It is now over 30 years since we were gynaecological oncology Fellows together in the late 1970s at the University of California in Los Angeles. Since that time, there have been enormous improvements in the way women with gynaecological cancers have been managed in most parts of the world.
Undoubtedly, the biggest single improvement has been the progressive sub specialisation in gynaecological oncology in many centres in Europe and Asia, following the lead of the USA in 1973. Australia was an early adopter of this important change, with the then RACOG officially recognising gynaecological oncology as a subspecialty in 1985. This soon led to accreditation of grandfathers and establishment of approved training centres. Gynaecological oncologists cannot work in isolation, so the next step was the establishment of gynaecological cancer centres in all major cities and the development of multidisciplinary teams of medical specialists, oncology nurses and paramedical personnel with a particular interest and expertise in gynaecological cancer. With the concentration of expertise in major centres, all modalities of treatment can be used optimally as each new case is discussed at multidisciplinary tumour board meetings. In addition, patients can be offered the psychosocial support, which is so important in the patient’s journey.
The founding of the International Gynaecologic Cancer Society, in 1987, brought together clinicians, scientists and paramedical personnel from around the world, bound by a common interest in gynaecological malignancies. This society has done much to improve the standard of gynaecological cancer care and to facilitate dialogue between professionals internationally.
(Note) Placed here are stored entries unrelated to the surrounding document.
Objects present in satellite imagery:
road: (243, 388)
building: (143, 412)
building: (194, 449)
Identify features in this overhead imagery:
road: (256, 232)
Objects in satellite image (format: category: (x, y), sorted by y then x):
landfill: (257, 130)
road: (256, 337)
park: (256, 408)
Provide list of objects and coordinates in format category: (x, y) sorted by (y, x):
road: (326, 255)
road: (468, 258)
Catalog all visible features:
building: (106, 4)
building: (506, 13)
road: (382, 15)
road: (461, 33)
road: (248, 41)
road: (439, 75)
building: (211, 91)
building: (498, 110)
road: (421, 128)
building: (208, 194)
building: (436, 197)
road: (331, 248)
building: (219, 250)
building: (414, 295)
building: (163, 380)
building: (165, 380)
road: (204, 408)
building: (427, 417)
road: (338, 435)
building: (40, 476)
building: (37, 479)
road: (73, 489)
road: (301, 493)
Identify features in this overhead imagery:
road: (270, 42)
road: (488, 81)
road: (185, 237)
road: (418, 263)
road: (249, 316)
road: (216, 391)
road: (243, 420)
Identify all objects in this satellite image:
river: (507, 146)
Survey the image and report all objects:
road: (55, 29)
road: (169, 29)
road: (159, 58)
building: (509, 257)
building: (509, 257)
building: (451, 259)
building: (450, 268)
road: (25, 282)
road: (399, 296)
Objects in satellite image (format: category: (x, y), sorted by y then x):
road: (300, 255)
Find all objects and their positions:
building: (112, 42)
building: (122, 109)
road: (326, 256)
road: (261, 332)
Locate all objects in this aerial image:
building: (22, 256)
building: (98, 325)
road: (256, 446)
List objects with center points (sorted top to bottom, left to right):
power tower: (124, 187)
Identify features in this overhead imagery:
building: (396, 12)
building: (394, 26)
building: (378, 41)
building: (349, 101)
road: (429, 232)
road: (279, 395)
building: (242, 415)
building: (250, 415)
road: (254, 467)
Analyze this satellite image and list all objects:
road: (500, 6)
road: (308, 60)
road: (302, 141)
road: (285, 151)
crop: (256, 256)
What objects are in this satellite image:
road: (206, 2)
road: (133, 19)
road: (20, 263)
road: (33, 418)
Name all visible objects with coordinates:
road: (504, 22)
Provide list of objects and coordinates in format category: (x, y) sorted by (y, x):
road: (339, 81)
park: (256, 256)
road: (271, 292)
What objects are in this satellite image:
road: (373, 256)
Thirty years ago, surgery was all performed by open laparotomy and teaching was done as a master-and-apprentice model. In the past 20 years, minimally invasive surgery has been progressively introduced, initially with the laparoscope and, more recently, with the daVinci robot. Use of these devices has led to longer operating times, but faster postoperative recoveries. Indications for these approaches have been progressively expanded, but it will be some time before properly controlled trials determine their exact role. Learning curves are certainly longer than for open surgery, and it is no longer acceptable to ‘practise’ these skills on patients. The necessary surgical skills should be acquired outside the operating room on various inanimate and animal practice models.
The incidence of cervical cancer has fallen in developed countries, with better cervical screening, and will continue to fall further with the introduction of the HPV vaccine. The incidence of ovarian and endometrial cancers continues to rise as the population ages as well as with the obesity epidemic sweeping Western countries.
As cure rates improve for most cancers, quality-of-life issues have become increasingly important. Conservative vulvar resections have been progressively introduced for invasive vulvar cancer and these have been shown to decrease morbidity, without compromising survival. The possibility of using sentinel node biopsies rather than full lymphadenectomy has been investigated for early vulvar, cervical and endometrial cancers to decrease the incidence of lower limb lymphoedema. Although theoretically attractive, these procedures carry a definite false negative rate and most patients, properly informed, are not prepared to risk death from recurrent disease.
With women now delaying childbearing until well into their 30s, there is an increasing demand for fertility-sparing surgery, which was not a major issue 30 years ago. The introduction of the radical trachelectomy for early cervical cancers and accumulating data on uterine and ovarian conservation for unilateral ovarian and early endometrial cancers has enabled selected women to maintain their childbearing capability while being treated effectively for their malignancy.
Ovarian cancer remains a major diagnostic and therapeutic problem. A successful screening test has remained elusive. Although median survival times have been prolonged and survival rates for all stages have improved somewhat over the past 30 years, overall five-year survival remains below 50 per cent. Cisplatin was introduced into routine clinical practice in the late 1970s, and proved to be a major therapeutic advance. It was replaced by the equally effective, but less toxic, carboplatin in most regimens. The introduction of the taxanes, in the 1990s, incrementally improved survival rates. Efforts are underway to find new cytotoxic drugs that are well tolerated and agents that aim to control growth through blocking other targets, such as the vascular endothelial growth factor, tyrosine kinase receptors and other molecular pathways.
The major hope for the future is the explosion in genetic and molecular research, particularly since the completion of the Human Genome Project in 2003. The discovery in the mid- 1990s of germline mutations BRCA1 and BRCA2 defined those women at substantially higher risk of developing ovarian cancer. For these women, prophylactic removal of fallopian tubes and ovaries is presently the best course of action. The elucidation of other germline mutations – such as the recent discovery of ARID1, which predisposes to clear cell and endometrioid tumours will hopefully lead to targeted therapies for women with those tumours. Although many relevant cellular pathways have been elucidated and therapies that specifically target those pathways are being developed, there is a long road ahead to find better ways to individualise treatments based on tumour type and the inherent biologic behaviour of different types of ovarian malignancies. Further genetic and molecular research is likely to lead to major screening, prognostic and therapeutic advances in the future.